## TASK DIRECTIONS
In the entries below, count every line with the string "WaitTimeoutInSeconds". State the count and nothing else.

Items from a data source
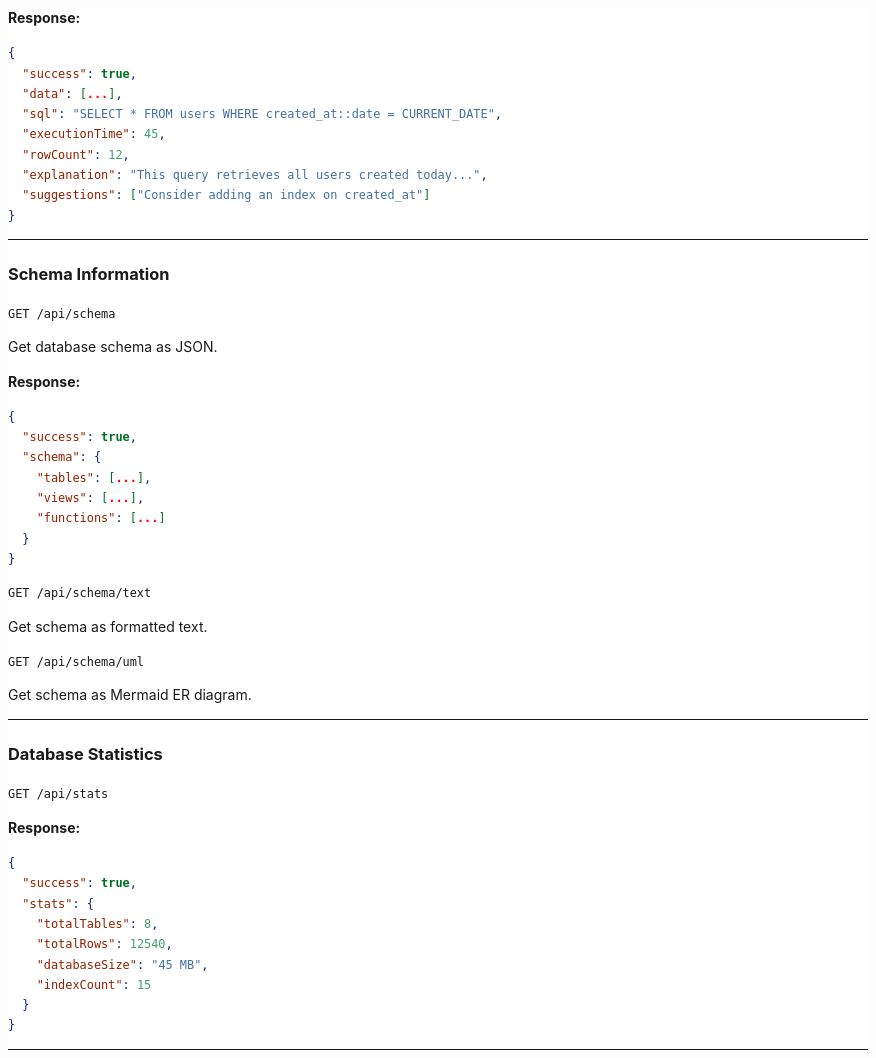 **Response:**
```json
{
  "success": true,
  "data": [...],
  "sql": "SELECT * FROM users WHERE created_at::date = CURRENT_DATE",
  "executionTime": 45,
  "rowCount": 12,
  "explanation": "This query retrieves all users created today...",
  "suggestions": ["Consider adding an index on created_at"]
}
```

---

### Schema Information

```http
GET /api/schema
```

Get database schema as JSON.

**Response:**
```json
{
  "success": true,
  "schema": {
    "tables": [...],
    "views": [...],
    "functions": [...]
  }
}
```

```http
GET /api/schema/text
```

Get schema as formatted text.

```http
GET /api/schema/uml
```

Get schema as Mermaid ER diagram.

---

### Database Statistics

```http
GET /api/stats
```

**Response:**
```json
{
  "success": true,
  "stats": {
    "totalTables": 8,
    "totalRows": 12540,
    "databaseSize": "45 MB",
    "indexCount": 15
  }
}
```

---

* * *

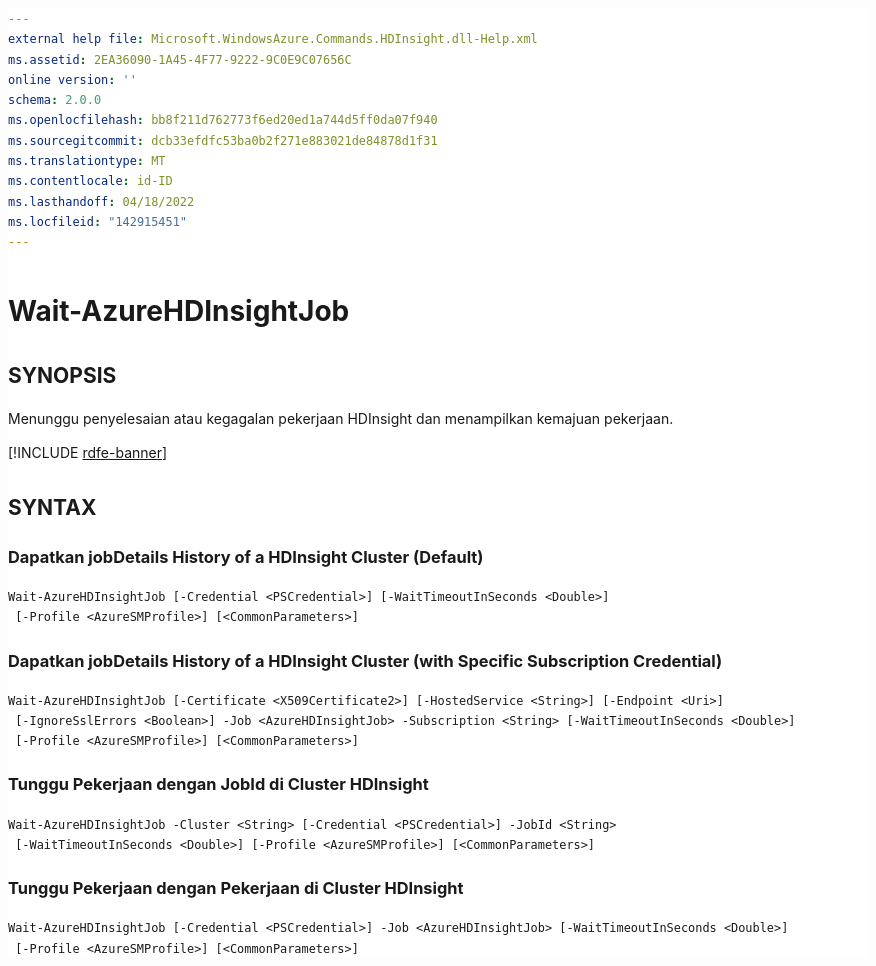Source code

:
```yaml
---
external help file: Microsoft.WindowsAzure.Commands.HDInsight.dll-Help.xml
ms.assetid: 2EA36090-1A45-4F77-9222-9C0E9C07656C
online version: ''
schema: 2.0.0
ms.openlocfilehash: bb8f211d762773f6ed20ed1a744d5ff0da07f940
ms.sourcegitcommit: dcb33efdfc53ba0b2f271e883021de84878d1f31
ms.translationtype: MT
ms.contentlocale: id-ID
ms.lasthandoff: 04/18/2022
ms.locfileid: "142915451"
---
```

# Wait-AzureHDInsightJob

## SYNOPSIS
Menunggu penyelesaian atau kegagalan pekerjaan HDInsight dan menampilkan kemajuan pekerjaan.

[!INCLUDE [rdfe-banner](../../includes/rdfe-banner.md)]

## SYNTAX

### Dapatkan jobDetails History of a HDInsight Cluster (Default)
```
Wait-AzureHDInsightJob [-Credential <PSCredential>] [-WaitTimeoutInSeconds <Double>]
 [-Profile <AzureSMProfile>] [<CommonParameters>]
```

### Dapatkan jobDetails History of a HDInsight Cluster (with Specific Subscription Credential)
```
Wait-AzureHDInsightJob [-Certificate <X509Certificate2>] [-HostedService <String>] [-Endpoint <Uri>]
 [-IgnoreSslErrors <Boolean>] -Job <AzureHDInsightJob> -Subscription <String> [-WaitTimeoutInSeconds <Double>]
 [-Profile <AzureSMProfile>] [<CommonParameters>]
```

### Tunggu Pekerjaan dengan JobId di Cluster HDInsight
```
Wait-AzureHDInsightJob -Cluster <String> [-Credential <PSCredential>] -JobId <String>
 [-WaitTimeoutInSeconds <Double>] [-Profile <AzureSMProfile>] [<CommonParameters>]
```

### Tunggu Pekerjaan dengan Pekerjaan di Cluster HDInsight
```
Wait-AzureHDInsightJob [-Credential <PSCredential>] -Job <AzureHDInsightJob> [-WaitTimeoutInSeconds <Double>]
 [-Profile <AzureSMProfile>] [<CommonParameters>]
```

## THE ANSWER
4